DIRECTIONS FOR THIS TASK
Reproduce the stretch of the material from the line containing "be the pressure" through the line containing "Shows: 85.0 mm", swapping "commentary" for "remarks" and leaving everything else unchanged.

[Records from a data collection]
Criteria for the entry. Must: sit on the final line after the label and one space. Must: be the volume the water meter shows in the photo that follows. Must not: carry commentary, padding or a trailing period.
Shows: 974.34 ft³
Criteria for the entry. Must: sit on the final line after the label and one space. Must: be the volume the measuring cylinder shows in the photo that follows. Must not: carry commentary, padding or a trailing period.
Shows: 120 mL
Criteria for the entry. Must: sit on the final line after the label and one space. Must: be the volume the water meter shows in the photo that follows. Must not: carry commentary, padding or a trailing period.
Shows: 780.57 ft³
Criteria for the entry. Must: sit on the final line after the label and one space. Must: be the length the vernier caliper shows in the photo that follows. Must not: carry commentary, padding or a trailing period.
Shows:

--

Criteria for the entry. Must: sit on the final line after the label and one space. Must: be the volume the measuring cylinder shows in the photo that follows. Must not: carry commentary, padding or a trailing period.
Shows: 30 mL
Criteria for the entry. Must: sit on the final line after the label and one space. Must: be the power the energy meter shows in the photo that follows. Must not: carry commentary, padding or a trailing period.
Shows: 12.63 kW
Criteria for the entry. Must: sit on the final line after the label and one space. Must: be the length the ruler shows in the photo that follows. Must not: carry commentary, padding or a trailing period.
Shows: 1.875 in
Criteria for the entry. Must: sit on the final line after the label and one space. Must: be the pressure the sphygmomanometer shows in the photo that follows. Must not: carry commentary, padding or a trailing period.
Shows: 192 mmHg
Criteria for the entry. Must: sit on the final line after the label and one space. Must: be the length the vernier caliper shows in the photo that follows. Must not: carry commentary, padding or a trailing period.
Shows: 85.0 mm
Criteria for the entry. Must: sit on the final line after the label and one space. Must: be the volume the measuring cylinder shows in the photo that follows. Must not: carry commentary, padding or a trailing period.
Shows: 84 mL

* * *

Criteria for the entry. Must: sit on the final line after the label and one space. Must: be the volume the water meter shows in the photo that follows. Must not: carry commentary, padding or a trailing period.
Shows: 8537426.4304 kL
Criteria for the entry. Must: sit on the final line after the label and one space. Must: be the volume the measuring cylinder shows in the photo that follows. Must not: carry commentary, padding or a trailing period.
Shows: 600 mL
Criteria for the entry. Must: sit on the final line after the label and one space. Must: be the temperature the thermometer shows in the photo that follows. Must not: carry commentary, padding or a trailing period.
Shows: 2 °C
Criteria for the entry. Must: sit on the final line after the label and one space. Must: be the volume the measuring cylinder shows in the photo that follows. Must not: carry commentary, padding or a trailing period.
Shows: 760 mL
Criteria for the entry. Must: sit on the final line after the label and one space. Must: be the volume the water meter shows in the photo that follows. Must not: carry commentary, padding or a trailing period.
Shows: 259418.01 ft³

COMPLETED EXERCISE
Criteria for the entry. Must: sit on the final line after the label and one space. Must: be the pressure the sphygmomanometer shows in the photo that follows. Must not: carry remarks, padding or a trailing period.
Shows: 192 mmHg
Criteria for the entry. Must: sit on the final line after the label and one space. Must: be the length the vernier caliper shows in the photo that follows. Must not: carry remarks, padding or a trailing period.
Shows: 85.0 mm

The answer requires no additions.